I will not re-enable or recommend Google Buzz until it has a brand-spanking-new configuration screen at start-up, with yes or no options like, „automatically follow all contacts?“ and „display list of people I’m following and who follow me?“ and „use e-mail handle as Google Buzz username?“ as well as privacy options in the mobile interface that include „broadcast to nearby users?“

And I wouldn’t mind one that lets me opt out of Buzz putting all that crap in my in-box, too. Without that, I think that only the savviest or least public of users should even bother to play with Google Buzz (which, let’s be honest, is a redundant and limited thing, anyway, and relies on everyone in your life using Gmail, which, really, is kind of a lot to ask, especially when we already have Facebook).

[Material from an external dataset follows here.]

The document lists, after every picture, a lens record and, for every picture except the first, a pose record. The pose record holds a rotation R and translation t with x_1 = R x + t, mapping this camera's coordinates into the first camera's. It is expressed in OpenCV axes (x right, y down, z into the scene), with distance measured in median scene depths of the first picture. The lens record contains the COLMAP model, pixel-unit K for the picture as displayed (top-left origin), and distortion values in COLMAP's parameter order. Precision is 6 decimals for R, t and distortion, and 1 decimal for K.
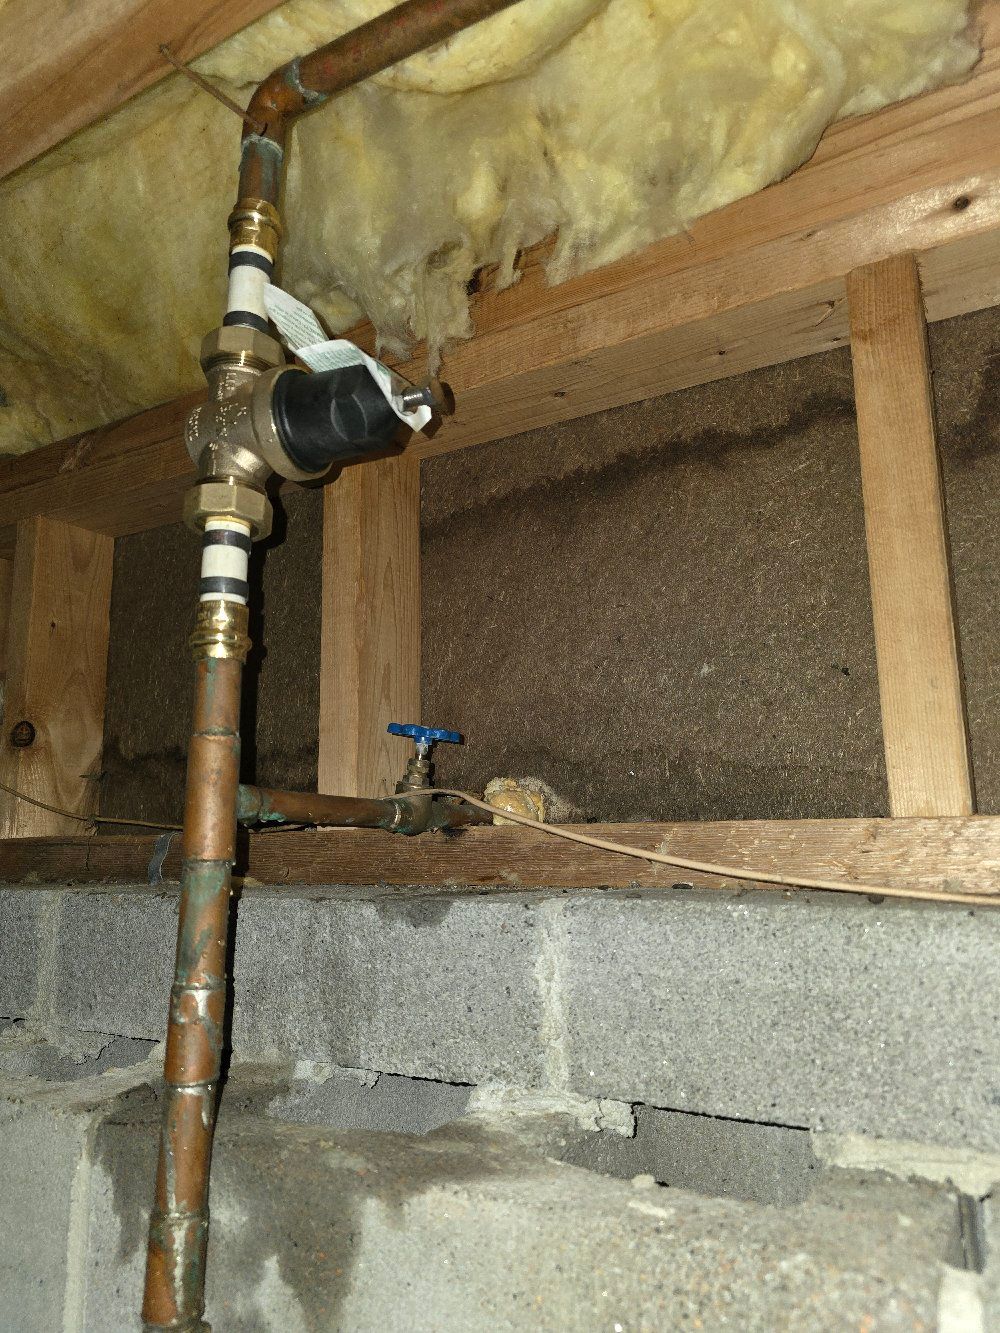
lens RADIAL K [[940.4, 0, 505.3], [0, 940.4, 673.0], [0, 0, 1]] dist [0.024179, -0.025031]
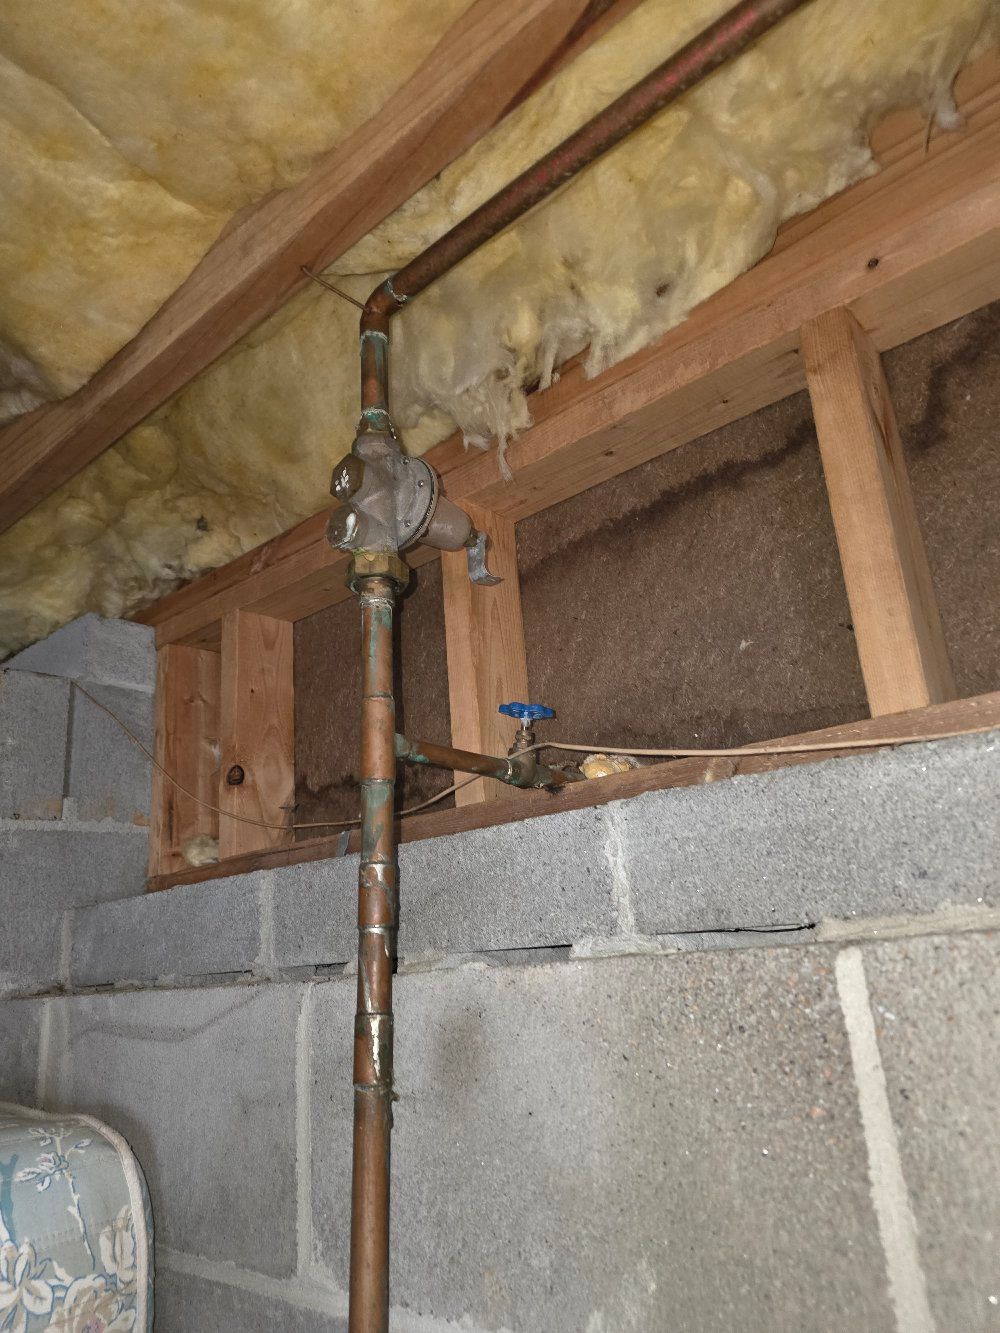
lens RADIAL K [[940.4, 0, 497.5], [0, 940.4, 662.9], [0, 0, 1]] dist [0.024179, -0.025031]
pose [[0.978622, -0.113829, -0.171295, 0.111744], [0.092960, 0.987754, -0.125299, 0.157613], [0.183460, 0.106696, 0.977220, -0.302625]]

In den letzten Jahren hat meine Skepsis gegenüber neuen Diensten abgenommen. Zu groß war der offensichtliche Nutzwert, zu groß die Neugierde, wie sich die Kommunikation wandelt und Prozesse neu organisieren lassen. Nach den Datenschutzskandalen der jüngeren Vergangenheit, die leider überwiegend auf dem Mist deutscher Unternehmen gewachsen sind (Telekom, DB, VZ-Netzwerke), hat sich an dieser Grundeinstellung jedoch etwas geändert. Trotz relativ frühzeitiger Einladung zur Googlke Wave hjabe ich diese bsi heute nicht angenommen. Auch die Ankündigung von Google künftig eine Social Search – freilich nur unter Zuhilfenahme der persönlichen Netzwerke, die der Einzelne hierfür zur Verfügung stellen soll – anbieten zu wollen, hat meine Zurückhaltung in diesem Punkt weiter befeuert. Als nun Google Buzz aus dem Hut gezaubert wurde war endgültig der Punkt erreicht, an dem ich meine First Mover Mentalität zu Gunsten des vormaligen Early Adopter Verhaltens zurückgefahren habe.

Es sieht ganz so aus, als wäre das in diesem Fall zumindest, nicht das Schlechteste gewesen.